Duane Thomas LLC, Respondent,
v
Amy Wallin, Appellant.

—[*1]

Order, Supreme Court, New York County (Barbara R. Kapnick, J.), entered December 5, 2003, which, in an action for ejectment, inter alia, granted plaintiff's motion for use and occupancy and dismissal of defendant's second counterclaim, and denied defendant's cross motion for summary judgment dismissing the complaint, unanimously affirmed, without costs.

Factual issues as to who breached the parties' 2001 agreement settling the prior holdover proceeding preclude dismissal of plaintiff's claim for ejectment based on defendant's breach of that agreement (see Aryeh v 61 E. 86 Owners Corp., 249 AD2d 248 [1998]).

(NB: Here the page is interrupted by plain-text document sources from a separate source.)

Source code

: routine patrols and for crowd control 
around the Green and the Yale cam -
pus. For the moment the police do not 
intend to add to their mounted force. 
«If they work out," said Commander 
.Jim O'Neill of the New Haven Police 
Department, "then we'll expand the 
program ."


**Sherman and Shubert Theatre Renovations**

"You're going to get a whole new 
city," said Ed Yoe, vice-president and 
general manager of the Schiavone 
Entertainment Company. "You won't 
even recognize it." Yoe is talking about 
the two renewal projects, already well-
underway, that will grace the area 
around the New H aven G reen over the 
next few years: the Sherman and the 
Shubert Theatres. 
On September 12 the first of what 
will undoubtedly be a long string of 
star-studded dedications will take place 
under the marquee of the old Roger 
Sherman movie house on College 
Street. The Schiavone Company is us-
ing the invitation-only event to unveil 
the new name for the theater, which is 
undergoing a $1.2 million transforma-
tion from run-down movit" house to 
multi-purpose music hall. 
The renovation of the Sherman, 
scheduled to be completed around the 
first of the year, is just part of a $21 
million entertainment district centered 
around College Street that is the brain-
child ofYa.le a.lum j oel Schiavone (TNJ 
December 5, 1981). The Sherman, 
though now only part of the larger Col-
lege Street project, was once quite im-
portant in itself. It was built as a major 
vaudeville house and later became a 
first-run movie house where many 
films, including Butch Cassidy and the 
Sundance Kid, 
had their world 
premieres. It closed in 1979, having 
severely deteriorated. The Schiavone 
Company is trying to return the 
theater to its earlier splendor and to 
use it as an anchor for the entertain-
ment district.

The issue of what, if any, notice of termination defendant was entitled to prior to the commencement of this action is entwined with factual issues that also cannot be determined on this record, including whether the subject unit is covered by the Rent Stabilization Law and whether a landlord-tenant relationship was reestablished by the 2001 agreement. To the extent the IAS court stated that a predicate notice was not necessary in this ejectment action, such statement was premature. Defendant's counterclaim for sexual harassment and intentional infliction of emotional distress was properly dismissed because plaintiff cannot be held liable for the alleged outrageous conduct of an agent who was acting for personal motives unrelated to the furtherance of plaintiff's business (see N.X. v Cabrini Med. Ctr., 97 NY2d 247, 251 [2002]; Stallings v U.S. Elecs., 270 AD2d 188 [2000]), and the complained-of conduct, while unquestionably in poor taste, was not so outrageous and extreme [*2]as to go beyond all possible bounds of decency (see Howell v New York Post Co., 81 NY2d 115, 122 [1993]). We have considered defendant's remaining arguments and find them unavailing. Concur—Nardelli, J.P., Ellerin, Williams, Lerner and Catterson, JJ.